Die Restaurantbesuche finden nun zuhause statt. Entweder versucht man sich an dem einen oder anderen neuen Rezept oder es wird bei einem der Lieblingsrestaurants bestellt. Während man die einem so vertrauten Lieblingsspeisen dann in seinen eigenen vier Wänden genießt, träumt man sich mit der entsprechenden musikalischen Untermalung davon. Die sportlichen Aktivitäten werden entweder ins heimische Wohnzimmer oder unter freien Himmel verlagert. Das schöne Wetter genießt man nun bei einem ausgiebigen Spaziergang und entdeckt hierbei immer wieder neuen Ecken in seiner Umgebung und der Fernseher bekommt im wahrsten Sinne des Wortes einen neuen Unterhaltungswert, indem er unter anderem als Ersatz für die Theater- und Konzertbühne herhalten muss.

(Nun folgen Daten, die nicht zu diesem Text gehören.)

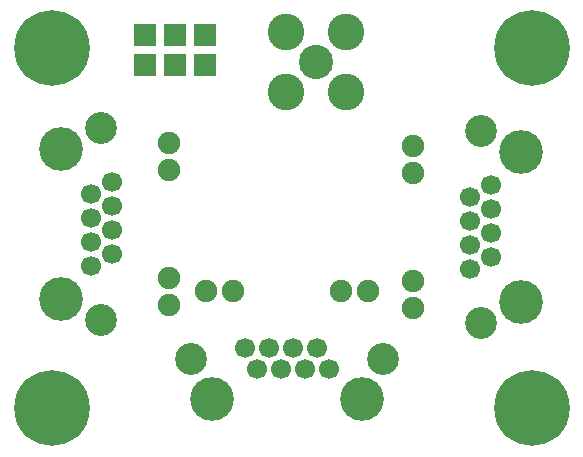
<source format=gbr>
%TF.GenerationSoftware,KiCad,Pcbnew,6.0.4-6f826c9f35~116~ubuntu20.04.1*%
%TF.CreationDate,2022-04-06T13:01:52+00:00*%
%TF.ProjectId,VLFANT01B,564c4641-4e54-4303-9142-2e6b69636164,rev?*%
%TF.SameCoordinates,Original*%
%TF.FileFunction,Soldermask,Top*%
%TF.FilePolarity,Negative*%
%FSLAX46Y46*%
G04 Gerber Fmt 4.6, Leading zero omitted, Abs format (unit mm)*
G04 Created by KiCad (PCBNEW 6.0.4-6f826c9f35~116~ubuntu20.04.1) date 2022-04-06 13:01:52*
%MOMM*%
%LPD*%
G01*
G04 APERTURE LIST*
G04 Aperture macros list*
%AMRoundRect*
0 Rectangle with rounded corners*
0 $1 Rounding radius*
0 $2 $3 $4 $5 $6 $7 $8 $9 X,Y pos of 4 corners*
0 Add a 4 corners polygon primitive as box body*
4,1,4,$2,$3,$4,$5,$6,$7,$8,$9,$2,$3,0*
0 Add four circle primitives for the rounded corners*
1,1,$1+$1,$2,$3*
1,1,$1+$1,$4,$5*
1,1,$1+$1,$6,$7*
1,1,$1+$1,$8,$9*
0 Add four rect primitives between the rounded corners*
20,1,$1+$1,$2,$3,$4,$5,0*
20,1,$1+$1,$4,$5,$6,$7,0*
20,1,$1+$1,$6,$7,$8,$9,0*
20,1,$1+$1,$8,$9,$2,$3,0*%
G04 Aperture macros list end*
%ADD10C,2.900000*%
%ADD11C,3.100000*%
%ADD12RoundRect,0.200000X0.762000X-0.762000X0.762000X0.762000X-0.762000X0.762000X-0.762000X-0.762000X0*%
%ADD13C,6.400000*%
%ADD14C,3.700000*%
%ADD15C,2.700000*%
%ADD16C,1.700000*%
%ADD17C,1.900000*%
G04 APERTURE END LIST*
D10*
%TO.C,J7*%
X27432000Y34417000D03*
D11*
X29972000Y31877000D03*
X24892000Y31877000D03*
X24892000Y36957000D03*
X29972000Y36957000D03*
%TD*%
D12*
%TO.C,J9*%
X12954000Y34163000D03*
X12954000Y36703000D03*
X15494000Y34163000D03*
X15494000Y36703000D03*
X18034000Y34163000D03*
X18034000Y36703000D03*
%TD*%
D13*
%TO.C,M1*%
X45720000Y35560000D03*
%TD*%
%TO.C,M2*%
X45720000Y5080000D03*
%TD*%
%TO.C,M3*%
X5080000Y35560000D03*
%TD*%
%TO.C,M4*%
X5080000Y5080000D03*
%TD*%
D14*
%TO.C,J1*%
X44831000Y14097000D03*
X44831000Y26797000D03*
D15*
X41401000Y28577000D03*
X41401000Y12317000D03*
D16*
X42291000Y17907000D03*
X42291000Y19937000D03*
X42291000Y21967000D03*
X42291000Y23997000D03*
X40511000Y16887000D03*
X40511000Y18917000D03*
X40511000Y20947000D03*
X40511000Y22977000D03*
D17*
X35691000Y27307000D03*
X35691000Y25017000D03*
X35691000Y15877000D03*
X35691000Y13587000D03*
%TD*%
%TO.C,J2*%
X14982000Y27561000D03*
X14982000Y25271000D03*
X14982000Y16131000D03*
X14982000Y13841000D03*
D16*
X10162000Y18171000D03*
X10162000Y20201000D03*
X10162000Y22231000D03*
X10162000Y24261000D03*
X8382000Y17151000D03*
X8382000Y19181000D03*
X8382000Y21211000D03*
X8382000Y23241000D03*
D15*
X9272000Y28831000D03*
X9272000Y12571000D03*
D14*
X5842000Y14351000D03*
X5842000Y27051000D03*
%TD*%
%TO.C,J3*%
X18669000Y5842000D03*
X31369000Y5842000D03*
D15*
X33149000Y9272000D03*
X16889000Y9272000D03*
D16*
X22479000Y8382000D03*
X24509000Y8382000D03*
X26539000Y8382000D03*
X28569000Y8382000D03*
X21459000Y10162000D03*
X23489000Y10162000D03*
X25519000Y10162000D03*
X27549000Y10162000D03*
D17*
X31879000Y14982000D03*
X29589000Y14982000D03*
X20449000Y14982000D03*
X18159000Y14982000D03*
%TD*%
M02*

</source>
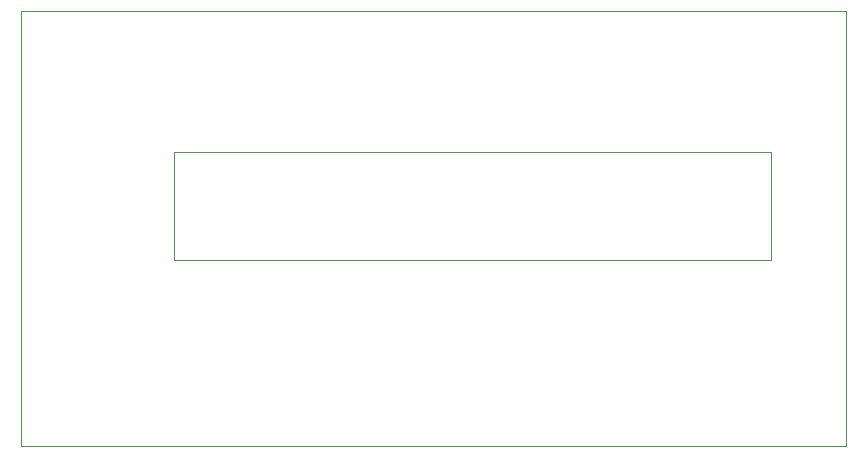
<source format=gbr>
%TF.GenerationSoftware,KiCad,Pcbnew,(5.1.10)-1*%
%TF.CreationDate,2021-07-19T20:27:22+08:00*%
%TF.ProjectId,2.5_SAS_Backend,322e355f-5341-4535-9f42-61636b656e64,rev?*%
%TF.SameCoordinates,Original*%
%TF.FileFunction,Profile,NP*%
%FSLAX46Y46*%
G04 Gerber Fmt 4.6, Leading zero omitted, Abs format (unit mm)*
G04 Created by KiCad (PCBNEW (5.1.10)-1) date 2021-07-19 20:27:22*
%MOMM*%
%LPD*%
G01*
G04 APERTURE LIST*
%TA.AperFunction,Profile*%
%ADD10C,0.050000*%
%TD*%
G04 APERTURE END LIST*
D10*
X95250000Y-51562000D02*
X95250000Y-42418000D01*
X95250000Y-42418000D02*
X44704000Y-42418000D01*
X44704000Y-51562000D02*
X95250000Y-51562000D01*
X44704000Y-42418000D02*
X44704000Y-51562000D01*
X44704000Y-42418000D02*
X44704000Y-42418000D01*
X101600000Y-67310000D02*
X101600000Y-30480000D01*
X101600000Y-30480000D02*
X31750000Y-30480000D01*
X31750000Y-67310000D02*
X101600000Y-67310000D01*
X31750000Y-30480000D02*
X31750000Y-67310000D01*
M02*

</source>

Das soziale Netzwerk und die Technik sorgen dafür, dass wir mit Familie, Freunden und Bekannten trotz physischer Kontaktsperre in Kontakt bleiben.

Noch immer ist mir dieses Leben fremd, aber der Boden unter meinen Füßen fühlt sich etwas stabiler an. Die Schockstarre löst sich etwas und ich bin nun in der Lage, mich zu fragen: Wen vermisse ich wirklich in diesen Tagen? Was von alle dem, was sonst meinen Alltag prägt, trägt wirklich dazu bei, dass sich mein Leben bunt anfühlt? Was entdecke ich in diesen Tagen wieder oder neu? Was gehört dazu, was vielleicht in Vergessenheit geraten ist oder bisher keine große Beachtung gefunden hat? Welche Menschen oder Begegnungen sind einen in diesen Tagen wichtig? Während ich sehnsüchtig darauf warte, meine Freiheit zurückzuerhalten ist es Zeit für die Frage: Was fehlt wirklich in diesen Tagen?